[WRITTEN TASK] Nothing should appear in the answer except the lines below from the line containing "get back to you as soon as possible!" through the line containing "Политика конфиденциальности", copied exactly, with pictures left out.

(Records excerpted from a collection)
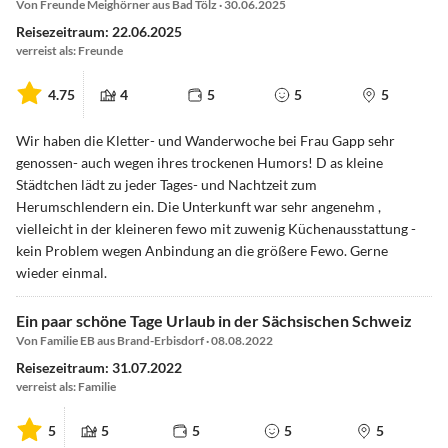
Von Freunde Meighörner aus Bad Tölz · 30.06.2025
Reisezeitraum: 22.06.2025
verreist als: Freunde
4.75
4
5
5
5
Wir haben die Kletter- und Wanderwoche bei Frau Gapp sehr
genossen- auch wegen ihres trockenen Humors! D as kleine
Städtchen lädt zu jeder Tages- und Nachtzeit zum
Herumschlendern ein. Die Unterkunft war sehr angenehm ,
vielleicht in der kleineren fewo mit zuwenig Küchenausstattung -
kein Problem wegen Anbindung an die größere Fewo. Gerne
wieder einmal.
Ein paar schöne Tage Urlaub in der Sächsischen Schweiz
Von Familie EB aus Brand-Erbisdorf · 08.08.2022
Reisezeitraum: 31.07.2022
verreist als: Familie
5
5
5
5
5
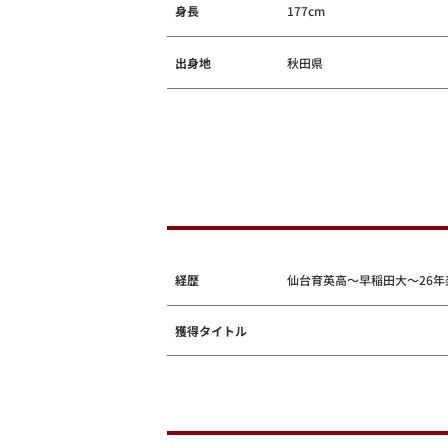
身長
177cm
出身地
秋田県
経歴
仙台育英高～早稲田大～26年
獲得タイトル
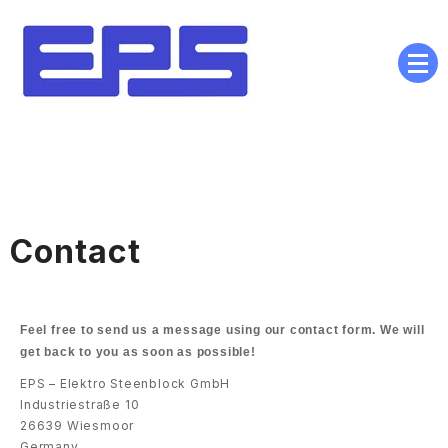
Automatisierung aus
Ostfriesland – weltweit im
Einsatz
Contact
Feel free to send us a message using our contact form. We will
get back to you as soon as possible!
EPS – Elektro Steenblock GmbH
Industriestraße 10
26639 Wiesmoor
Germany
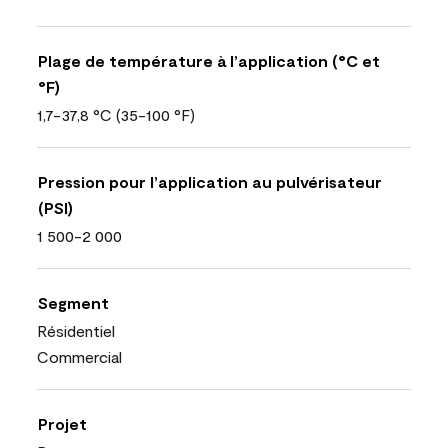
Plage de température à l’application (°C et
°F)
1,7-37,8 °C (35-100 °F)
Pression pour l’application au pulvérisateur
(PSI)
1 500-2 000
Segment
Résidentiel
Commercial
Projet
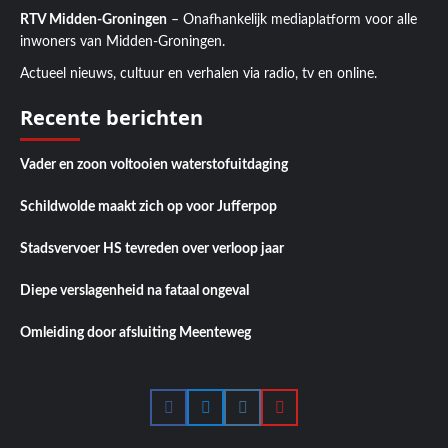
RTV Midden-Groningen
– Onafhankelijk mediaplatform voor alle
inwoners van Midden-Groningen.
Actueel nieuws, cultuur en verhalen via radio, tv en online.
Recente berichten
Vader en zoon voltooien waterstofuitdaging
Schildwolde maakt zich op voor Jufferpop
Stadsvervoer HS tevreden over verloop jaar
Diepe verslagenheid na fataal ongeval
Omleiding door afsluiting Meenteweg
Facebook
Twitter
Instagram
YouTube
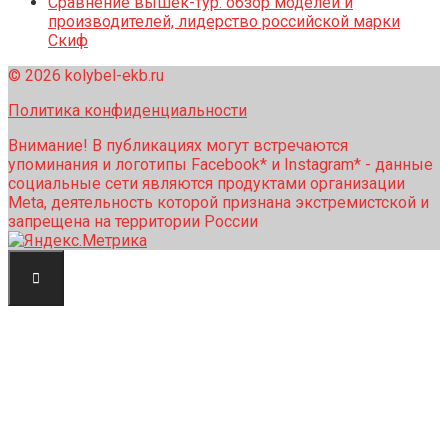
Сравнение вышек-тур: обзор моделей и
производителей, лидерство российской марки
Скиф
© 2026 kolybel-ekb.ru
Политика конфиденциальности
Внимание! В публикациях могут встречаются
упоминания и логотипы Facebook* и Instagram* - данные
социальные сети являются продуктами организации
Meta, деятельность которой признана экстремистской и
запрещена на территории России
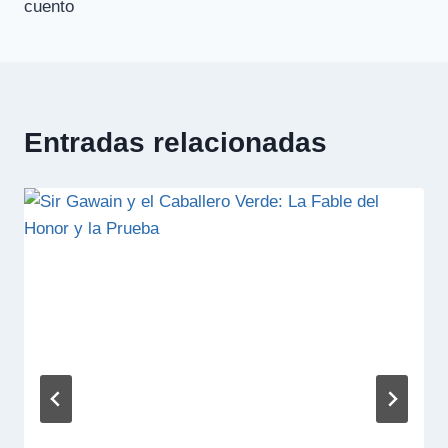
cuento
entradas
Entradas relacionadas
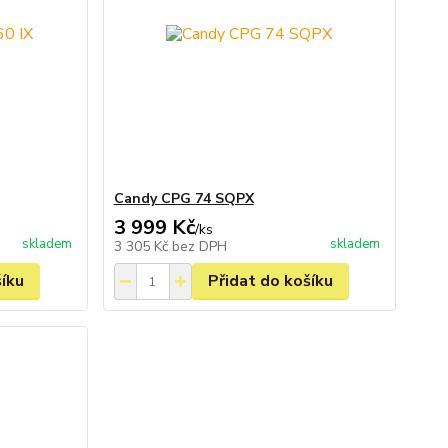
Candy CPG 74 SQPX
3 999 Kč
/
ks
skladem
skladem
3 305 Kč
bez DPH
šíku
Přidat do košíku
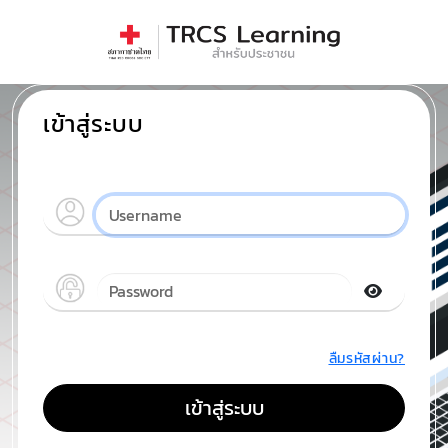
เข้าสู่ระบบ
ลืมรหัสผ่าน?
เข้าสู่ระบบ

[SOLUTION TO THE EXERCISE]
get back to you as soon as possible!
EPS – Elektro Steenblock GmbH
Industriestraße 10
26639 Wiesmoor
Germany
Plage de température à l’application (°C et
°F)
1,7-37,8 °C (35-100 °F)
Pression pour l’application au pulvérisateur
(PSI)
1 500-2 000
Segment
Résidentiel
Commercial
Projet
RTV Midden-Groningen
– Onafhankelijk mediaplatform voor alle
inwoners van Midden-Groningen.
Actueel nieuws, cultuur en verhalen via radio, tv en online.
Recente berichten
Vader en zoon voltooien waterstofuitdaging
Schildwolde maakt zich op voor Jufferpop
Stadsvervoer HS tevreden over verloop jaar
Diepe verslagenheid na fataal ongeval
Omleiding door afsluiting Meenteweg
Facebook
Twitter
Instagram
YouTube
Сравнение вышек-тур: обзор моделей и
производителей, лидерство российской марки
Скиф
© 2026 kolybel-ekb.ru
Политика конфиденциальности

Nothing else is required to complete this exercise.